When I returned to the studio the next morning, it was apparent that something had been lost along the way. As it often happens, I think my just-finished oils are really good until the next day.
That's OK, because it's an opportunity to take the painting further, and I jumped right in with much brighter colors. Since I was painting over a slightly duller background, those brights began to sing! Additional colors were added to the mix and while I was putting on the last strokes, the title came to me, Glittering Forest!
Saturday, August 5, 2017
|Green Dream II oil on canvas, 48 x 48 inches $8950 framed|
Sometime you just want to push the color! This is a larger version of the 24 x 24 oil on panel that was created from a 'mistake.' I really liked the smaller version and it encouraged me to start a larger version and take the greens further. More about the creation of the smaller oil here
|Green Dream, oil on panel, 24 x 24 inches $2450 framed|
The larger oil is a composition where the color comes first. The light and shadows are unnaturally placed to create more contrast and intensity. Some of the brights are too bright and the shade doesn't always follow the usual contours, given the so-called light source, but it is all part of the theatre.
The entire effect is a bit surreal and intense. As I was painting this it was a bit like throwing on more logs to make a brighter fire. Surprisingly, there is a balance in this but the solution came slowly, over a number of painting sessions.
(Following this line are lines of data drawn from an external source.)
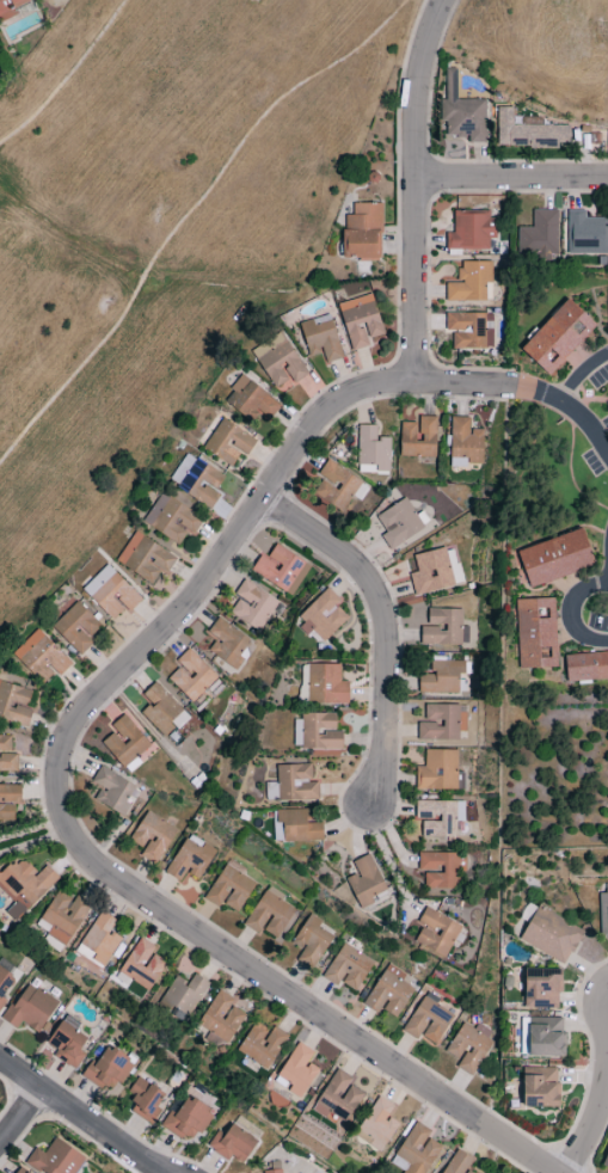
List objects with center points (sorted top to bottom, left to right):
building: (10, 8)
road: (526, 62)
building: (462, 112)
building: (528, 131)
road: (510, 176)
road: (412, 191)
road: (138, 206)
building: (470, 231)
building: (362, 233)
building: (585, 234)
building: (539, 236)
building: (470, 282)
building: (359, 321)
building: (470, 330)
building: (557, 337)
building: (321, 338)
building: (279, 363)
road: (583, 376)
building: (250, 401)
road: (590, 424)
building: (418, 437)
building: (228, 443)
building: (465, 443)
building: (372, 451)
building: (196, 480)
building: (335, 486)
building: (171, 519)
building: (399, 523)
building: (144, 558)
building: (555, 558)
building: (280, 570)
building: (435, 571)
building: (111, 593)
building: (252, 606)
road: (568, 613)
building: (322, 616)
road: (383, 627)
building: (76, 628)
building: (536, 633)
building: (227, 643)
building: (41, 657)
building: (586, 667)
building: (191, 676)
building: (443, 678)
building: (326, 685)
building: (5, 704)
building: (162, 711)
building: (439, 723)
building: (317, 732)
building: (125, 744)
road: (66, 749)
building: (7, 756)
building: (437, 771)
building: (295, 784)
building: (113, 791)
building: (8, 800)
building: (439, 818)
building: (295, 826)
road: (34, 829)
building: (152, 837)
road: (35, 842)
road: (384, 853)
building: (190, 860)
building: (438, 870)
building: (365, 882)
building: (24, 886)
building: (229, 887)
building: (270, 915)
building: (603, 916)
building: (62, 917)
building: (436, 933)
building: (550, 935)
building: (98, 941)
building: (310, 942)
building: (142, 965)
building: (347, 968)
building: (5, 983)
building: (541, 989)
building: (388, 992)
building: (183, 995)
building: (221, 1017)
building: (427, 1021)
building: (541, 1037)
building: (261, 1044)
building: (67, 1045)
building: (469, 1048)
building: (107, 1070)
building: (296, 1071)
road: (602, 1083)
building: (540, 1087)
building: (338, 1098)
building: (145, 1099)
road: (20, 1112)
road: (81, 1117)
building: (187, 1120)
building: (377, 1126)
building: (232, 1144)
building: (415, 1151)
building: (54, 1159)
building: (457, 1163)
building: (20, 1171)
building: (273, 1171)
At first the greens and yellows were just too bright, but I didn't want to sacrifice their power. The stand of trees was a bit chaotic as well, so other colors and shapes were added for support: light blues, lavenders, cobalts and the orange foliage.
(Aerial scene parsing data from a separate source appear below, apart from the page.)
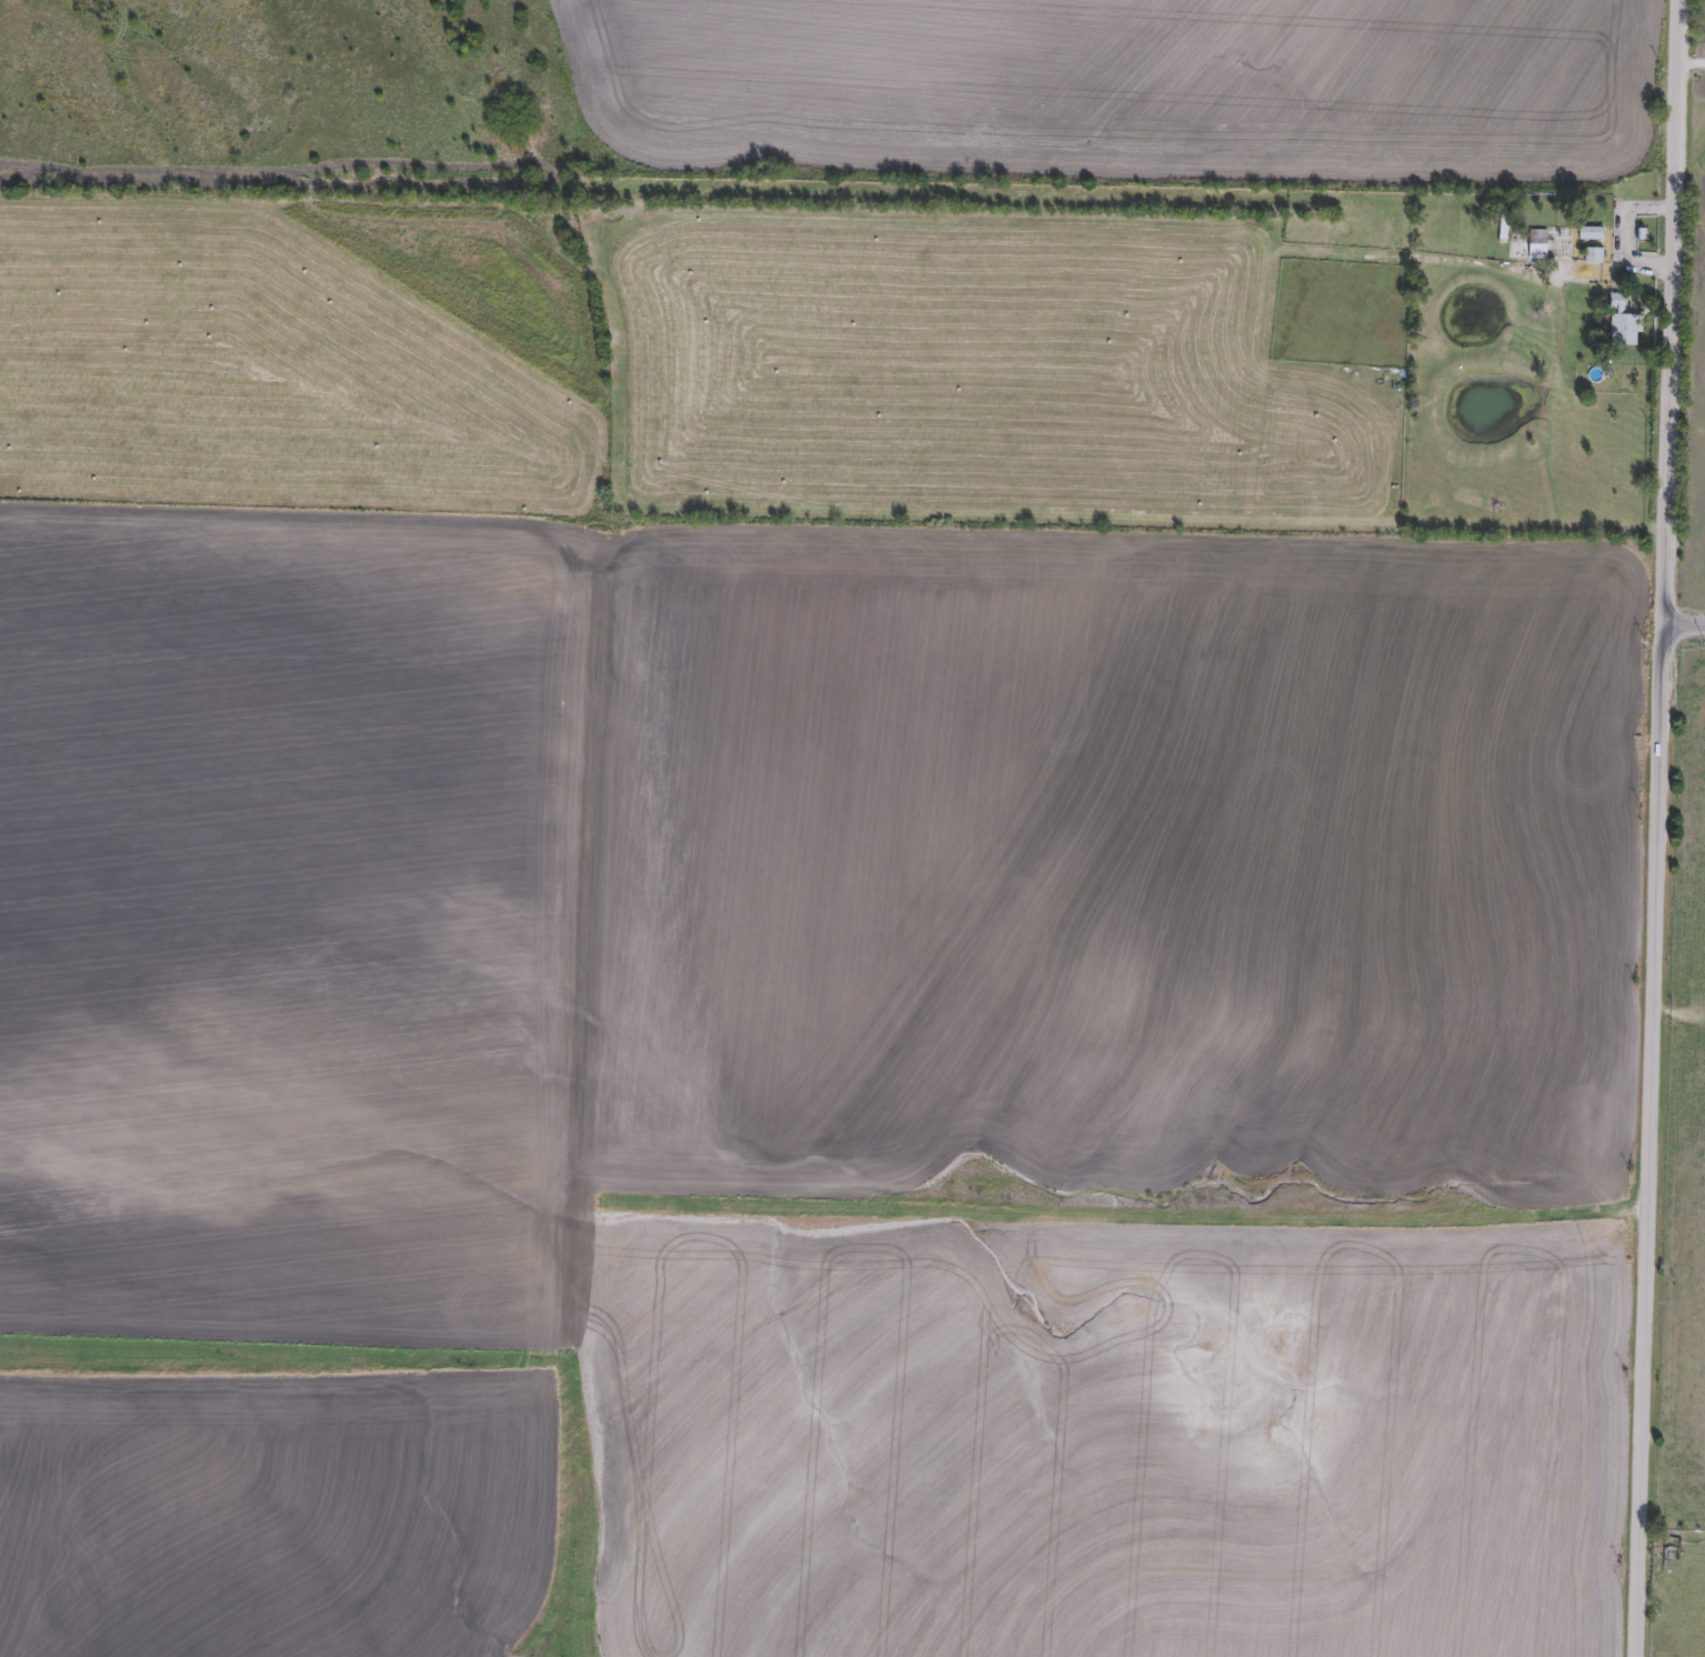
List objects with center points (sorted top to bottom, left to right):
road: (1690, 63)
road: (1624, 232)
building: (1590, 236)
building: (1548, 244)
building: (1622, 330)
road: (1683, 621)
road: (1656, 828)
Finally, everything came together to create the right chord, not one you hear everyday, but it is made to be played loud!
Monday, July 31, 2017
It is a pleasure to walk into the studio and see a number of works in progress. Working on multiple canvases greatly reduces the pressure of trying to make an individual oil come together in some perfect way. Instead of rushing and stressing, the many works benefit from an extended time of contemplation and experimentation.
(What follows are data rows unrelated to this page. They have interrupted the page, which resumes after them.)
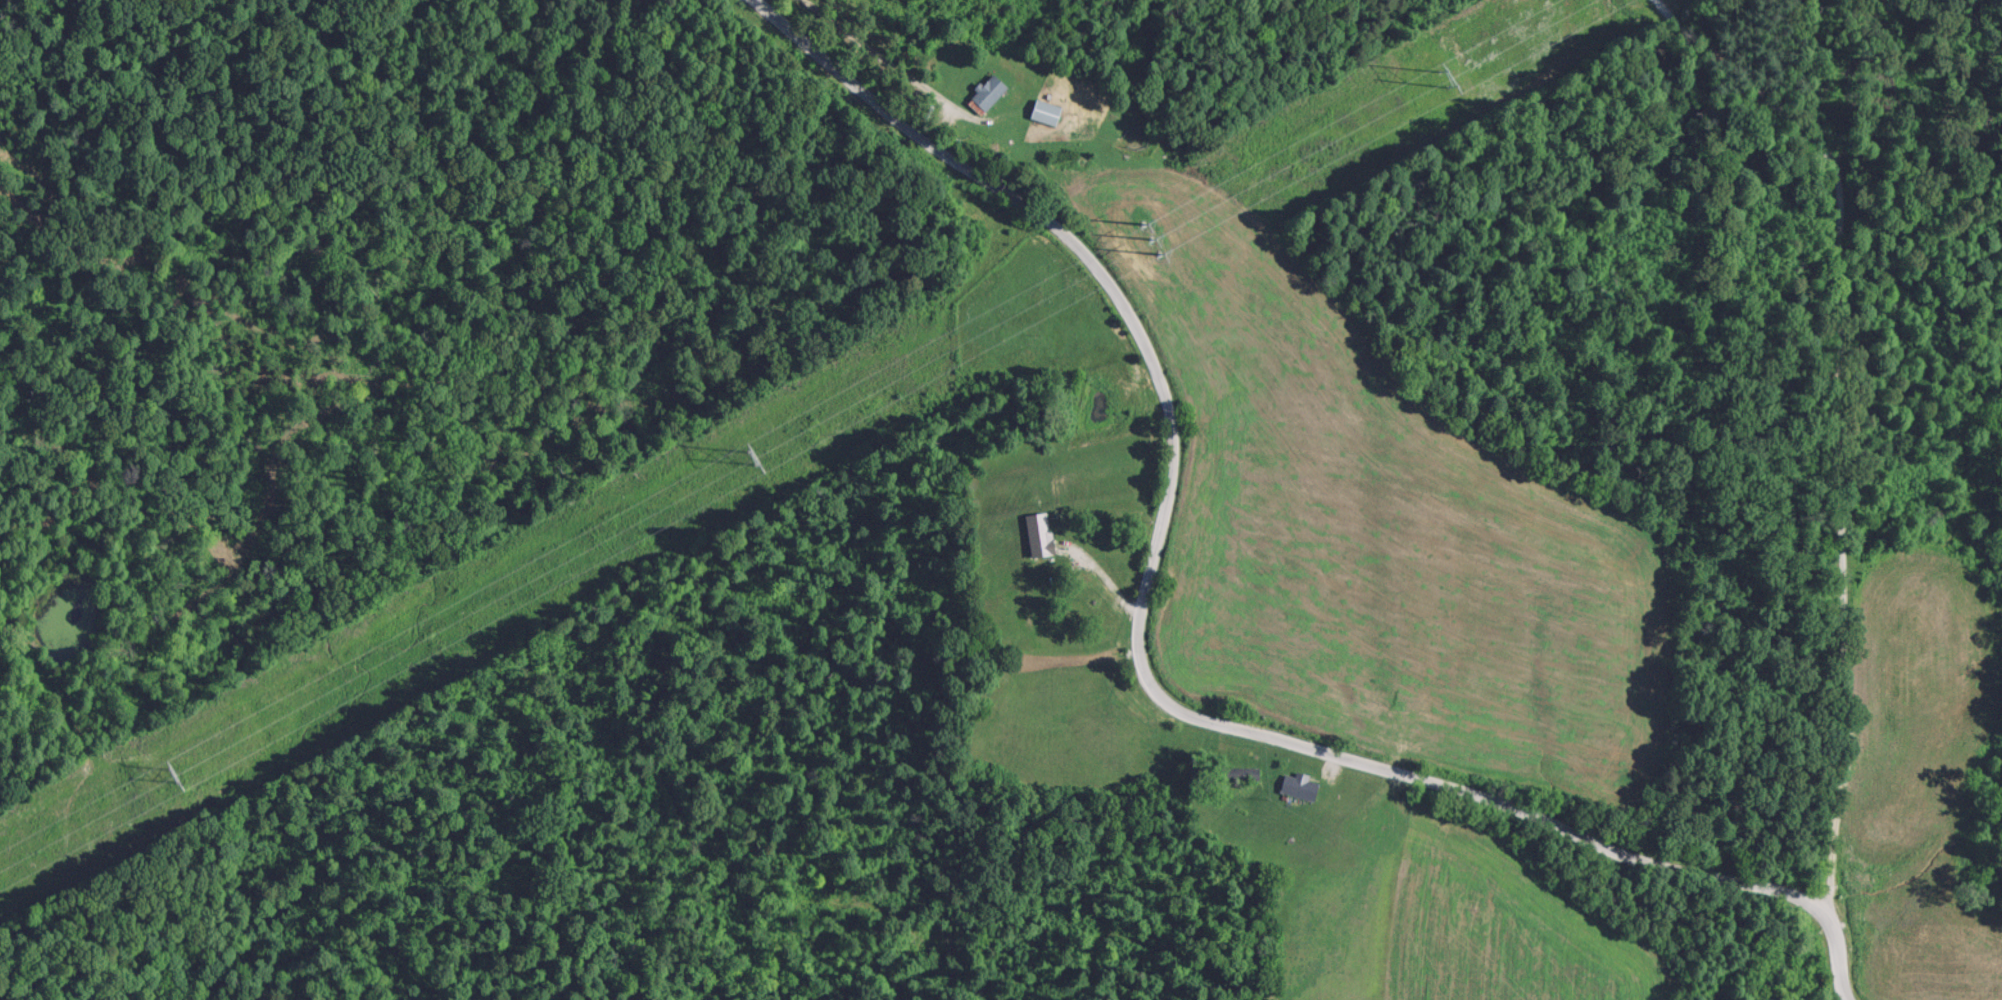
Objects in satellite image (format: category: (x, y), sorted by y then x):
road: (885, 62)
power tower: (1431, 81)
building: (990, 90)
building: (1041, 111)
power tower: (1119, 252)
road: (1843, 420)
power tower: (752, 457)
road: (1142, 652)
building: (1236, 772)
power tower: (176, 774)
building: (1295, 786)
Two of these works, the 3 x 5 foot on the easel and on the one on the floor are new starts, painted directly over an older idea that wasn't working. In both cases, these new starts are quite different from the underlaying image and I felt free to work right over an idea that was a struggle. Having a lot of canvases in play is liberating... everything is up for change, sometimes radically. No single canvas or section of the oil is precious.
The upper left canvas is 4 x 5 foot, a new start from last week and the oil on the right was started as a demo in my art class a couple of months ago.
These canvases proceed in a steady but non-linear way and everything is up for grabs. All is in pursuit of the best possible outcome, a compelling work of art that is successful on a number of levels. Along the way, many experiments in color, light, contrasts, etc are tried out. It appears that a lot of mistakes are being made and sometimes that is the case, but this is really an efficient way to take these works into new and unpredictable territory.
There is always intrigue in the studio with the paintings communicating their present needs and dreams of greater things. Strategies will be pursued and because this process welcomes surprises, thrills will often result.